Beliefs and Practices
- Delayed and/or abbreviated treatment
- Different definitions of disease (lice, boils, scabies)
- Cultural taboos about sex impact ability to discuss particular illnesses
- Some illnesses are supernaturally imposed
- Pregnancy has many behavioral taboos, and rituals, including herbal beverages and baths
- Determine ethnicity –Chuukese, Pohnpeian, Marshallese, etc.
- Recognize that your own authority impacts your interactions
- Ask questions and listen patiently --very, very, very patiently.
- Offer alternatives, encourage choices.
- Ask about household composition, transportation, accessibility to resources, translation possibilities.
- Express your care and concern.
- Be aware that YES has more than one meaning due to the necessity of cooperating with authority and the discomfort of refusing others’ requests.
- Yes may mean yes, no, or maybe.
- Ask follow up questions.
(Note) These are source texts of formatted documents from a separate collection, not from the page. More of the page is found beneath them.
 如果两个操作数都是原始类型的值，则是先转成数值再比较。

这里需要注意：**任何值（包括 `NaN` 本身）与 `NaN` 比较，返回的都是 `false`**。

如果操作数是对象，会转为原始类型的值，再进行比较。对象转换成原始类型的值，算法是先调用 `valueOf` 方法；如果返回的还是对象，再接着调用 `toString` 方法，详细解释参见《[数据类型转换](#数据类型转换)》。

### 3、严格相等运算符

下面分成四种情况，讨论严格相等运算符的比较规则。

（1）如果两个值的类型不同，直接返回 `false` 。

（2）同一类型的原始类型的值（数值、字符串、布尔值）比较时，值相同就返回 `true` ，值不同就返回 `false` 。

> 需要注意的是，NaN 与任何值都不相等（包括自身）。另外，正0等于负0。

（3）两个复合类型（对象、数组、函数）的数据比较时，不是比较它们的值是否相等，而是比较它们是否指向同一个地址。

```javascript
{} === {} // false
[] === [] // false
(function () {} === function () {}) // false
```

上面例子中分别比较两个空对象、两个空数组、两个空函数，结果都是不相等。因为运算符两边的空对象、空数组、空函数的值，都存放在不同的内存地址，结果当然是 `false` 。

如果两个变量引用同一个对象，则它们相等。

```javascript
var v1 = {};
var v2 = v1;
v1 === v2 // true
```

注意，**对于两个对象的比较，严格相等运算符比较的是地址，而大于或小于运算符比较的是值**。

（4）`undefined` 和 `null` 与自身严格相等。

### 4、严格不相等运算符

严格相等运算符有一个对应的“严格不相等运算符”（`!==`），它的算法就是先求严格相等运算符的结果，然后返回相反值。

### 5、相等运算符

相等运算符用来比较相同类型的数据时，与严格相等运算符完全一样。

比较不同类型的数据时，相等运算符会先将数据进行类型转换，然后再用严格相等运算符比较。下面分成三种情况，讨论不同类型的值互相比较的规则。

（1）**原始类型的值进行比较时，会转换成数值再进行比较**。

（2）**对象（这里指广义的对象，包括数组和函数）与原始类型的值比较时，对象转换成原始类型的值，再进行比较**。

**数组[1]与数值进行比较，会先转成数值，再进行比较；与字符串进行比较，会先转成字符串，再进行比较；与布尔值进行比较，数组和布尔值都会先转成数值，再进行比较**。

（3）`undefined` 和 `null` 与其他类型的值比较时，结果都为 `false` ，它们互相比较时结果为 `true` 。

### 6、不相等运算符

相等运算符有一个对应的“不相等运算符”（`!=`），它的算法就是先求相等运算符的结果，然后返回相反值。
WAIT PATIENTLY.
- “Can you come at 4?” can be followed with: How will you get here? Would 4:30 be better for you? Can you take the bus if your ride is late? Would you give me a call if you won’t be able to come so I can schedule other patients?
- Make it clear that No is an acceptable response. “It’s okay if that time doesn’t work for you. Tell when is better.”
- Assure them they are welcome to bring a friend.